#### DOCUMENT SECTION:
══════════
Core C++ Classes - 3.5 English

Vitis AI User Guide (UG1414)

Document ID
UG1414
Release Date
2023-09-28
Version
3.5 English

wego_torch::core::CompileOptions

A C++ class object that specifies the compilation options for WeGO-Torch. You need to create an instance of this class and pass it as an argument to the wego_torch::core::Compile function.
Table 1. Constructor Parameters
Type Name Description
wego_torch::AccuracyMode accuracy_mode Determines the accuracy mode. It has two different types:
  • wego_torch::AccuracyMode::kDefaultRemoveFixNeuron: In this mode, WeGO-Torch optimizes performance by eliminating redundant fixneurons during the compilation process. These fixneurons can exist due to quantized operators, but they are not supported by the DPU target onboard, causing them to be dispatched to the CPU for inference. By removing these fixneurons from the model, the end-to-end performance can be enhanced, provided that the accuracy meets the requirements
  • wego_torch::AccuracyMode::kReserveFixNeuron: If this value is provided, WeGO-Torch retains all redundant fixneurons in the model instead of removing them. While removing these fixneurons enhances performance, there is a chance of accuracy issues in certain cases. It is recommended to experiment with this value if the end-to-end accuracy falls short of the requirement after compiling the model with WeGO-Torch.
══════════
#### RECORD EXCERPTS:
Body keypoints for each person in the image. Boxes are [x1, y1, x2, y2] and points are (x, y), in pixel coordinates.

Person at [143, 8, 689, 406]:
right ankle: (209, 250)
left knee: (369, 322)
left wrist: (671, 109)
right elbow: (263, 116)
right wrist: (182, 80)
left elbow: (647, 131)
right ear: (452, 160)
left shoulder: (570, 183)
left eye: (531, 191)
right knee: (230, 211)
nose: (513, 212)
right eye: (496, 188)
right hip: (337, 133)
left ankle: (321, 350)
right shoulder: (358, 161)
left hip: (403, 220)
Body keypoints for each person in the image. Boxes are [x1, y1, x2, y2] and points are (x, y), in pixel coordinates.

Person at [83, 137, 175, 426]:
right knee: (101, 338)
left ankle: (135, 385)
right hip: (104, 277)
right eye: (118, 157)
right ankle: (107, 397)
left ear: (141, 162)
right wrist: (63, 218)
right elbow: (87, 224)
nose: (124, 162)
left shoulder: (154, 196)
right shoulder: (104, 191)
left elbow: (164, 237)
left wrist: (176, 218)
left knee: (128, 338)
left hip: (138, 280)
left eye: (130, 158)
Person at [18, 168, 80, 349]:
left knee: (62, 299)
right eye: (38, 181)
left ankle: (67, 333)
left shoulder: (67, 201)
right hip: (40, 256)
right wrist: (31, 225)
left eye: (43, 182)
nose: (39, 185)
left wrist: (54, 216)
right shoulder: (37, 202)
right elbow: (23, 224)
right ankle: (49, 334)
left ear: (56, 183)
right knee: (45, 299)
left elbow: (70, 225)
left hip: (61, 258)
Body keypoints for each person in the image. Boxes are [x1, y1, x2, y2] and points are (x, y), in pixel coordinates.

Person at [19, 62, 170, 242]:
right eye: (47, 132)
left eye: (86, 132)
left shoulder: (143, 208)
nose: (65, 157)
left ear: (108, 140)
══════════
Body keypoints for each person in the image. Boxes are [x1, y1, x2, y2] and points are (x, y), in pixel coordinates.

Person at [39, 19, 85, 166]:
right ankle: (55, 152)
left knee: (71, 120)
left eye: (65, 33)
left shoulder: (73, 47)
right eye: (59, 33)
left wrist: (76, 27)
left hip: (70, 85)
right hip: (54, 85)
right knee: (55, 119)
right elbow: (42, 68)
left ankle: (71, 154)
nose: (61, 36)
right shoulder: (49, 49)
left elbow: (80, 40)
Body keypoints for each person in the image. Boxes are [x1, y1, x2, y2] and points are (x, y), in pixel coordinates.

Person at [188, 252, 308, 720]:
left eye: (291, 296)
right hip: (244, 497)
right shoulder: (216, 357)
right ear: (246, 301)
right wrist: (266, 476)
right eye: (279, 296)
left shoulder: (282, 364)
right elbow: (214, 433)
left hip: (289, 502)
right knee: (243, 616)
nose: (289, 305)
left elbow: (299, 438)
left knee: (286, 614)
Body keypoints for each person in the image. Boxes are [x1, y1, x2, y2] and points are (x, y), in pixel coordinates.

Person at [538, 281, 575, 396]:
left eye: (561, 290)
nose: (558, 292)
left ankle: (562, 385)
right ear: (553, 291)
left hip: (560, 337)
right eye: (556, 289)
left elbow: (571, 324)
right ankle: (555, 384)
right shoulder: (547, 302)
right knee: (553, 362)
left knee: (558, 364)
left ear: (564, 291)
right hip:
══════════
#### WHAT TO WORK ON:
[a] Render this sentence from the CompileOptions reference in Spanish: "It is recommended to experiment with this value if the end-to-end accuracy falls short of the requirement after compiling the model with WeGO-Torch."
[b] In the CompileOptions reference, which function receives an instance of the class as an argument?
[c] Copy the CompileOptions reference text starting with "Vitis AI User" and going on through "the wego_torch::core::Compile function.".
The listing has no connection to the CompileOptions reference.

#### ANSWERS BY TASK:
[a] Se recomienda experimentar con este valor si la precisión de extremo a extremo no alcanza el requisito después de compilar el modelo con WeGO-Torch.

[b] wego_torch::core::Compile

[c]
Vitis AI User Guide (UG1414)

Document ID
UG1414
Release Date
2023-09-28
Version
3.5 English

wego_torch::core::CompileOptions

A C++ class object that specifies the compilation options for WeGO-Torch. You need to create an instance of this class and pass it as an argument to the wego_torch::core::Compile function.